Welcome to Locorazo, the successor of LNKarno, during which we watch films that played the Locarno Festival a few years back.
After La France, I’m sorry this isn’t a musical, but the kids do get a rap performance about the uselessness of school. It’s an attractive looking movie, well-lit with a bright palette, bold camera moves. The story keeps pausing to demonstrate math lessons. Bozon is a better director here than writer, but it’s eccentric and unusual, and that’s what we like about Locarno.
Isabelle Huppert is a teacher who can’t handle her class, being investigated by higher-ups due to complaints that the students don’t learn anything. Malik is the most abusive of the lot, making Hitler jokes and humiliating the teacher for social points, though he remains an outcast. After Huppert is struck by lightning, she becomes a better teacher, finding new ways to engage the students and drawing out the crippled Malik through one-on-one lab lessons, but she’s also becoming a fire creature who torches a kid and two dogs to death. She’s assigned a trainee who takes crying breaks in the bathroom, and she’s given a promotion at work, but is eventually taken away by the police (“I was expecting you. Goodbye, students.”)

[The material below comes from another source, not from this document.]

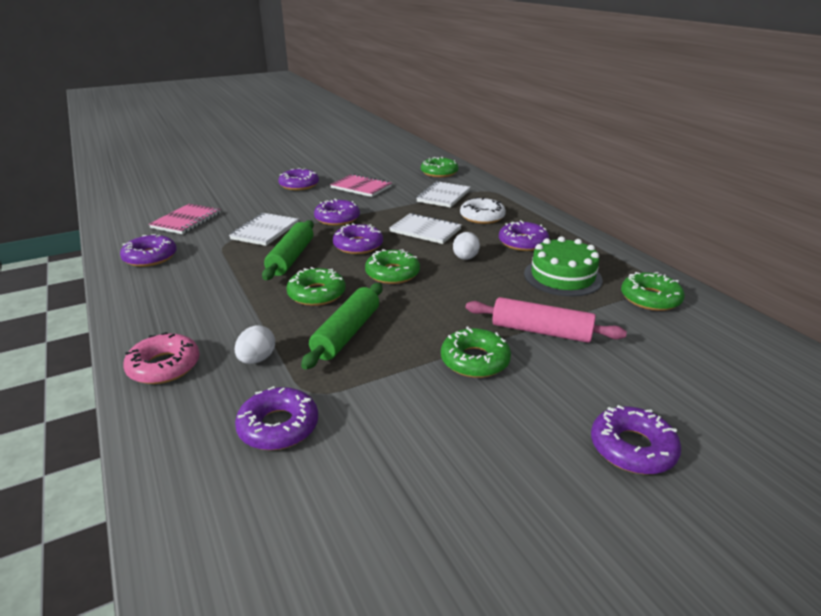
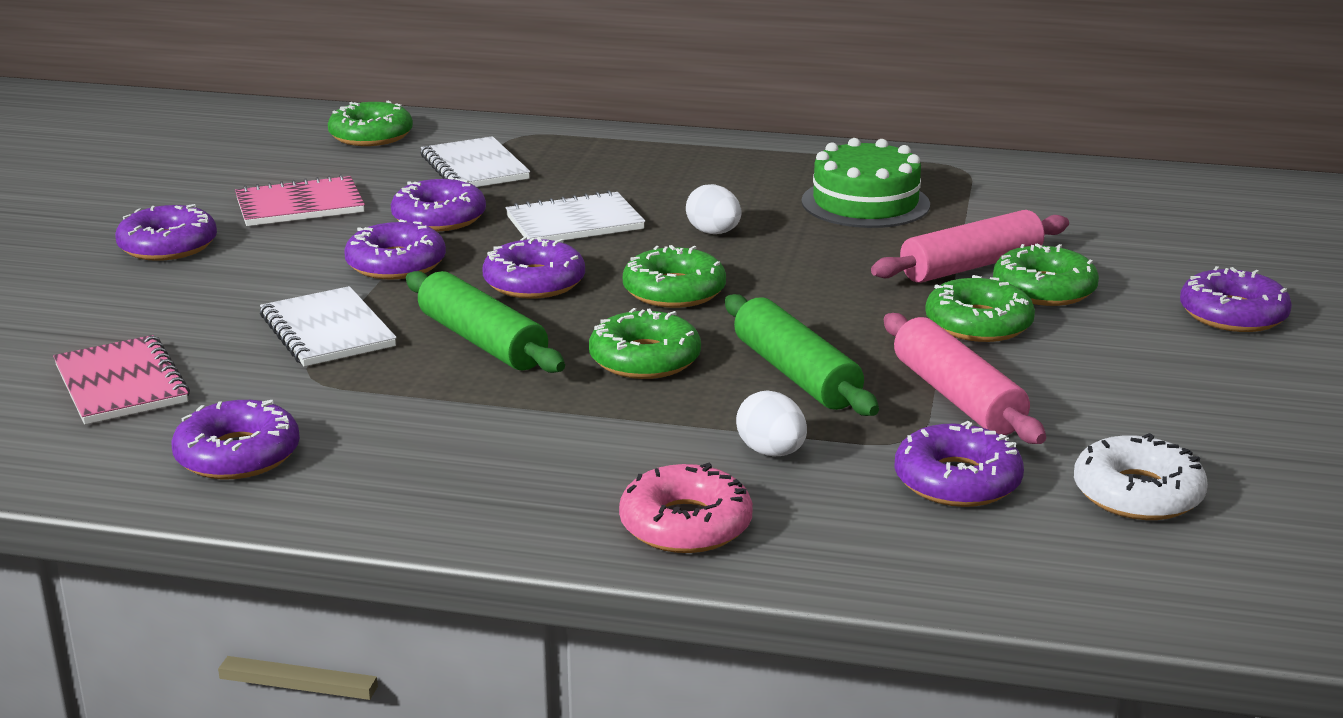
camera: 50 degrees left, 5 degrees down
white donut [460,197,506,224] -> white donut moved to [1074,433,1208,520]
purple donut [499,220,549,251] -> purple donut moved to [391,177,486,231]
green donut [621,272,685,311] -> green donut moved to [993,243,1099,306]
none -> pink rolling pin [884,313,1046,444]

Wacky principal Romain Duris starred in The Beat That My Heart Skipped and Mood Indigo. Her soulful house-husband José Garcia was a doctor in Trouble Every Day. Trainee Guillaume Verdier is a Bonello regular.
Blake Williams in Cinema Scope:
In order … to elevate it to something that manifests beauty through experience as opposed to only being about it, Bozon – working with his cinematographer (and sister) Céline Bozon and editor François Quiqueré – amplifies the tactility of the images and the impact of the montage … Factor in the sustained emphasis on all the senses – bodies radiating, skin burning, hands wafting, noses sniffing – and you have an impression of a world that is real and embodied. The movie becomes a living object that breathes, and it excites its moments of beauty into something close to both lunacy and the ecstatic.